Directions: Pull out every line below that contains the word "value".

Supplied data:
>>>

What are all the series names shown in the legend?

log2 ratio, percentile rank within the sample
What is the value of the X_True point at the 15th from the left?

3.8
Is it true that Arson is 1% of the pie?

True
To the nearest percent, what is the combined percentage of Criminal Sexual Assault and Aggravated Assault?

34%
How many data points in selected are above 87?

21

<<<
>>>

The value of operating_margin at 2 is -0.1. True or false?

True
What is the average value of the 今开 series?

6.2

<<<
>>>

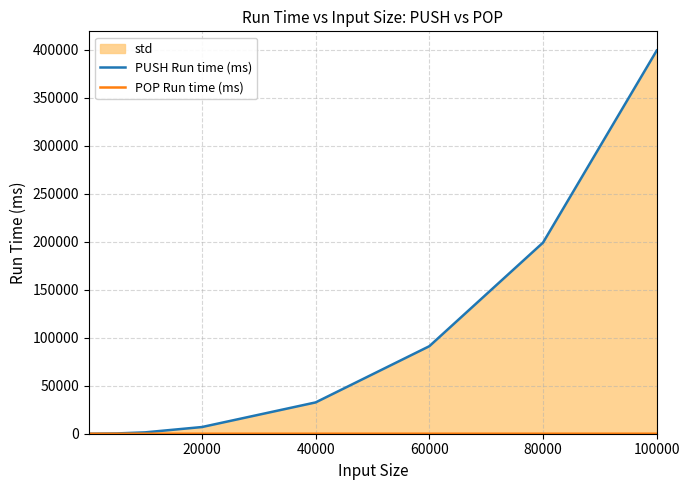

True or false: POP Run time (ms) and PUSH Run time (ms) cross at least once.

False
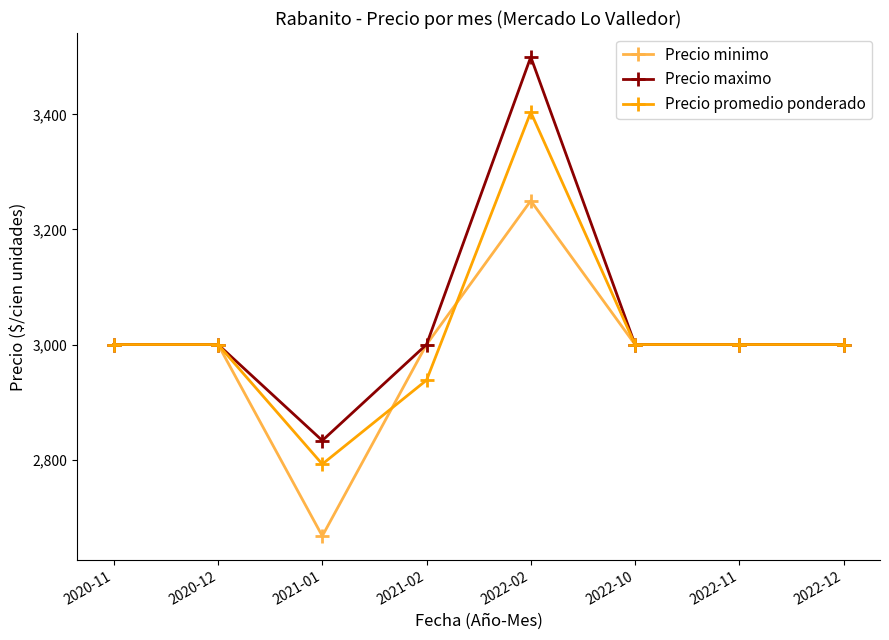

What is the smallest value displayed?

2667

<<<

Answer box:
What is the value of the X_True point at the 15th from the left?
The value of operating_margin at 2 is -0.1. True or false?
What is the average value of the 今开 series?
What is the smallest value displayed?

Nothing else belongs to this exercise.